*Exercise brief*: Pick out every line in the rows below that contains the word "billing", and copy each of those lines unchanged.

Data extracted from a collection:
****

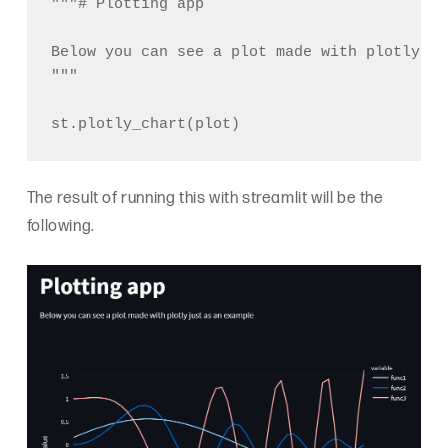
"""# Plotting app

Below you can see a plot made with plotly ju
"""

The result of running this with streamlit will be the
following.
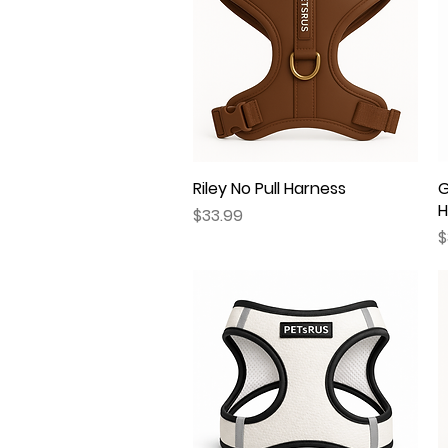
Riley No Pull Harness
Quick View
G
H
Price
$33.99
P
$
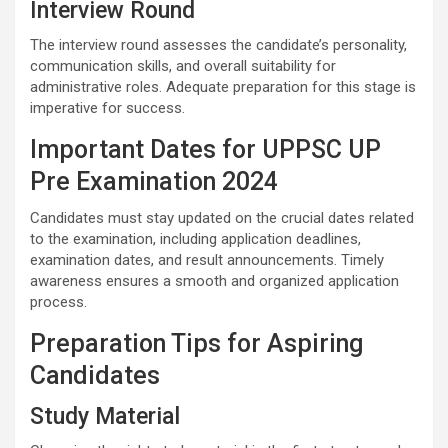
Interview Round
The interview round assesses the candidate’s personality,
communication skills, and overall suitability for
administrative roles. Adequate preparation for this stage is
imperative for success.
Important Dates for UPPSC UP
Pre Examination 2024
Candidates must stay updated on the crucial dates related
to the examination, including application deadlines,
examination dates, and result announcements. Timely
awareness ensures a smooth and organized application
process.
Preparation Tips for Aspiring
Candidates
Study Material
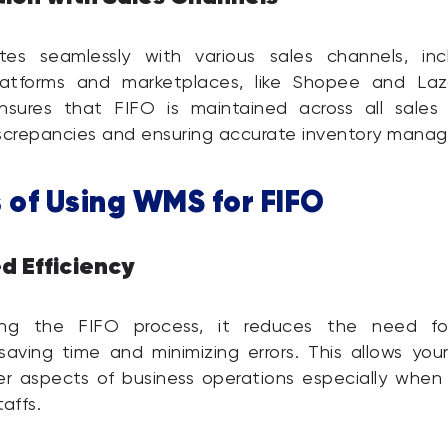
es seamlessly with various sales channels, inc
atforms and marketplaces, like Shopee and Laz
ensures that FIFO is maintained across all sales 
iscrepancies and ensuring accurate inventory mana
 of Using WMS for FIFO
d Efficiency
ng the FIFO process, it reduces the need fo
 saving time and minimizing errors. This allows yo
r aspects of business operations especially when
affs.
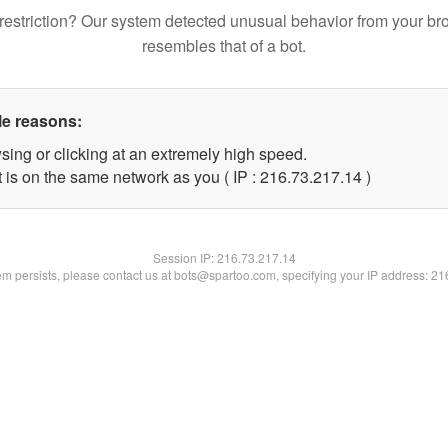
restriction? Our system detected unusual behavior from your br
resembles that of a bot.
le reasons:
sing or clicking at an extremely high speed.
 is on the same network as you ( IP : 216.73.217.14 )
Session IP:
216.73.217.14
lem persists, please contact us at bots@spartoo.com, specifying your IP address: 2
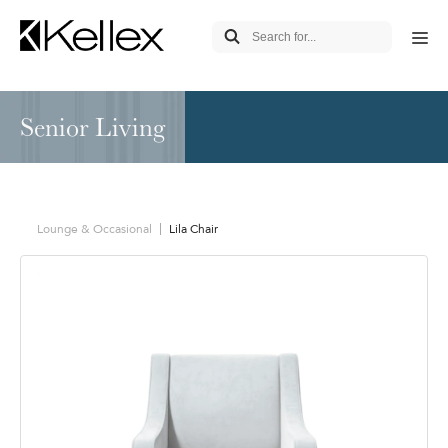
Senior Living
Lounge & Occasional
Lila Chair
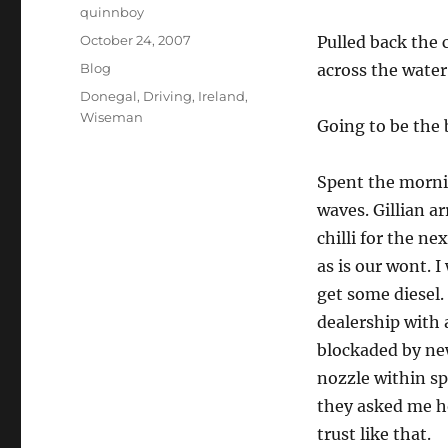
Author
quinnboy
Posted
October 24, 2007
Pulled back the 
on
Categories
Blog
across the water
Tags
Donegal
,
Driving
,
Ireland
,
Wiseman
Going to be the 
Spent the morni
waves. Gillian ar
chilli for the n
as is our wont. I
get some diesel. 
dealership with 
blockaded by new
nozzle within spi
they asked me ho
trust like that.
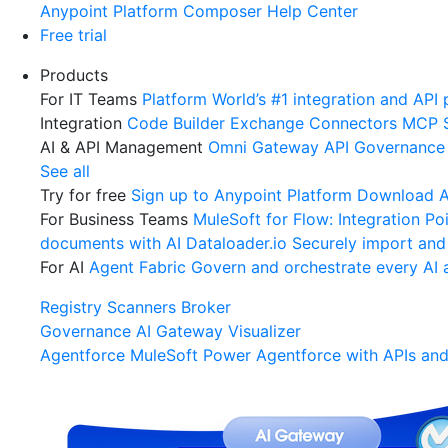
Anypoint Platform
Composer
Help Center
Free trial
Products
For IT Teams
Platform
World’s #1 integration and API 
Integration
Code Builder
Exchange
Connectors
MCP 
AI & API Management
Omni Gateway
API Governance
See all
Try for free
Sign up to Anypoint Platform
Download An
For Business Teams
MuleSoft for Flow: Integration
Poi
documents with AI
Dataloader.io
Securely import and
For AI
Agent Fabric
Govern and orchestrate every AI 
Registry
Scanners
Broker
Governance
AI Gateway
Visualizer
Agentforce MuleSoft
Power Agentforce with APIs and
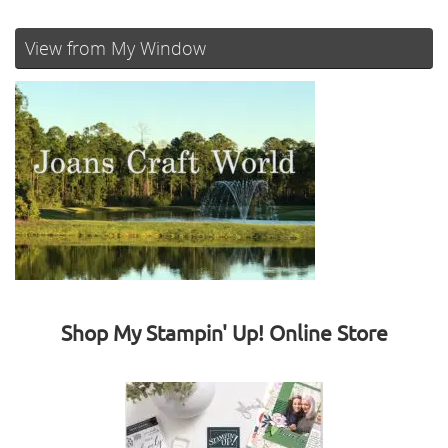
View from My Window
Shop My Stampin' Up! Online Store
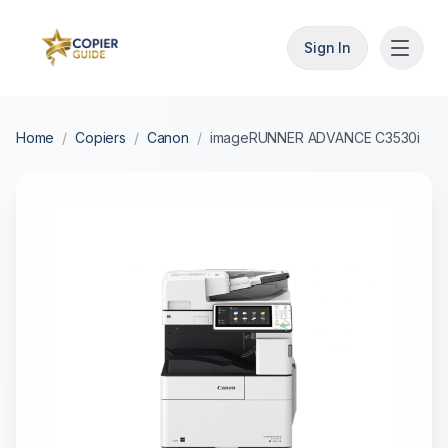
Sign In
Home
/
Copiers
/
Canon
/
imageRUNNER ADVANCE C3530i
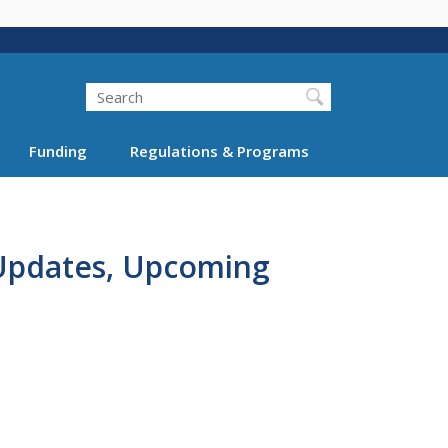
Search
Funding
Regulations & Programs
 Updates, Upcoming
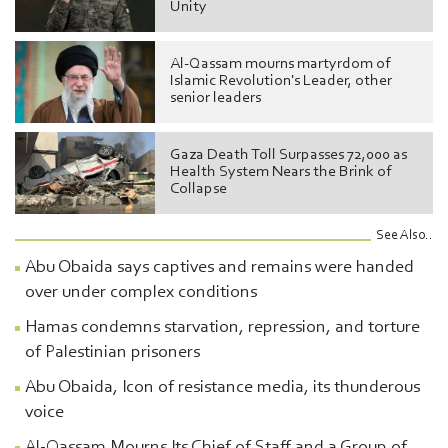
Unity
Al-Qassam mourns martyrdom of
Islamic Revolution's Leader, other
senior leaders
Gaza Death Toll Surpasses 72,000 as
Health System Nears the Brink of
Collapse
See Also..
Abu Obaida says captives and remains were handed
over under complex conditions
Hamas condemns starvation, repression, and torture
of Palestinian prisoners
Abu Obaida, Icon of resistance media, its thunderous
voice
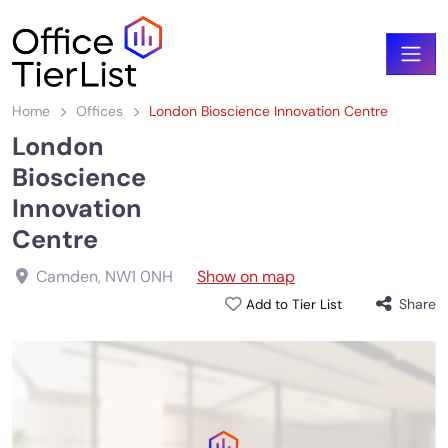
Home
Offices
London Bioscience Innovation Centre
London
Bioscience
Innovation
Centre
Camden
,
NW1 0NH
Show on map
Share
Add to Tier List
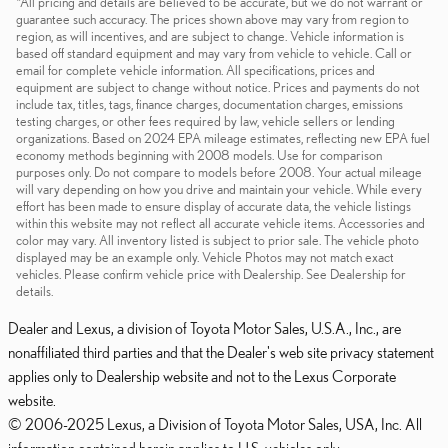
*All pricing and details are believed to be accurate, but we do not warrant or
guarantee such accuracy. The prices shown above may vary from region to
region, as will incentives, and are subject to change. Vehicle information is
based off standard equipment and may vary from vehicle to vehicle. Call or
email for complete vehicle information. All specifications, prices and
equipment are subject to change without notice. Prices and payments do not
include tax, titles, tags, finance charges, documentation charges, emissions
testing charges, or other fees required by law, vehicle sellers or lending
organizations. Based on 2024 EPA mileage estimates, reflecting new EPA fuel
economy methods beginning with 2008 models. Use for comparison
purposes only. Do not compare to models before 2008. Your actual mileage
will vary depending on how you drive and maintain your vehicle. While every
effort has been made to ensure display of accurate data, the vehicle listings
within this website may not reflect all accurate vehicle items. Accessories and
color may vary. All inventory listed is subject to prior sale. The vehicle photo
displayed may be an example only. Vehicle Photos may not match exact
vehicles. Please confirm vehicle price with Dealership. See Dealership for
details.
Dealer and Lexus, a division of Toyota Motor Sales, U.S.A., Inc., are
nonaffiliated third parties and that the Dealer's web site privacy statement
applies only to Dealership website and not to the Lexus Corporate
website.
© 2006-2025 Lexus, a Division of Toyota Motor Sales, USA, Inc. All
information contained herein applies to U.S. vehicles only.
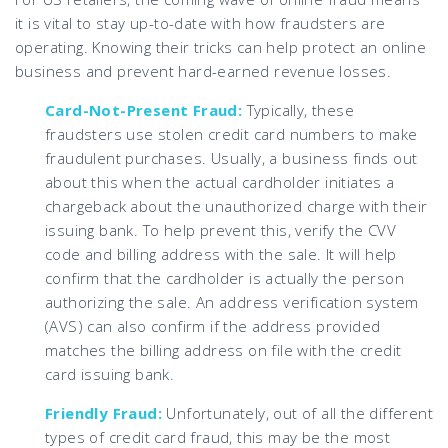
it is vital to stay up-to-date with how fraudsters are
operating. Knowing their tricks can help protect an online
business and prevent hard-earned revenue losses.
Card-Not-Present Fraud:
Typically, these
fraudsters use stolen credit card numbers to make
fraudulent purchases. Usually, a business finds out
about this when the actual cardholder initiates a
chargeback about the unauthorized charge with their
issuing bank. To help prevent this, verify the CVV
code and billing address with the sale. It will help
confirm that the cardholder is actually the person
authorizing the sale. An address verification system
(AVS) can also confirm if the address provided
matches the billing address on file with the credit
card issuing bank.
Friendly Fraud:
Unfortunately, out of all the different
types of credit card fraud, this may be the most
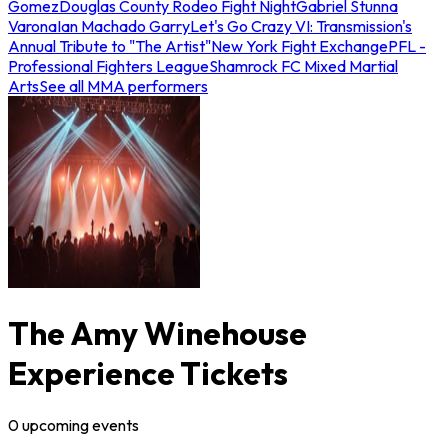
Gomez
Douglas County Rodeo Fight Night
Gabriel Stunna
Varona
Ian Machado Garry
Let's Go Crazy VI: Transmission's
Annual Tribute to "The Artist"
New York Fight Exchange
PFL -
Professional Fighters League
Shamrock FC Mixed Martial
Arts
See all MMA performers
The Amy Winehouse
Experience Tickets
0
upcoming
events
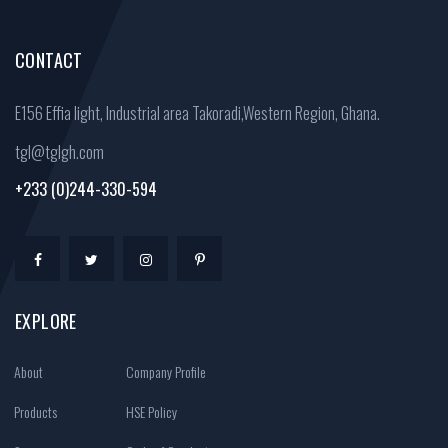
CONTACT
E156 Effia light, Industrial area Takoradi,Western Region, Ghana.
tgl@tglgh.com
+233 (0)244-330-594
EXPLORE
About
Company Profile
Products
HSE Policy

****

*Output for this task*:
code and billing address with the sale. It will help
matches the billing address on file with the credit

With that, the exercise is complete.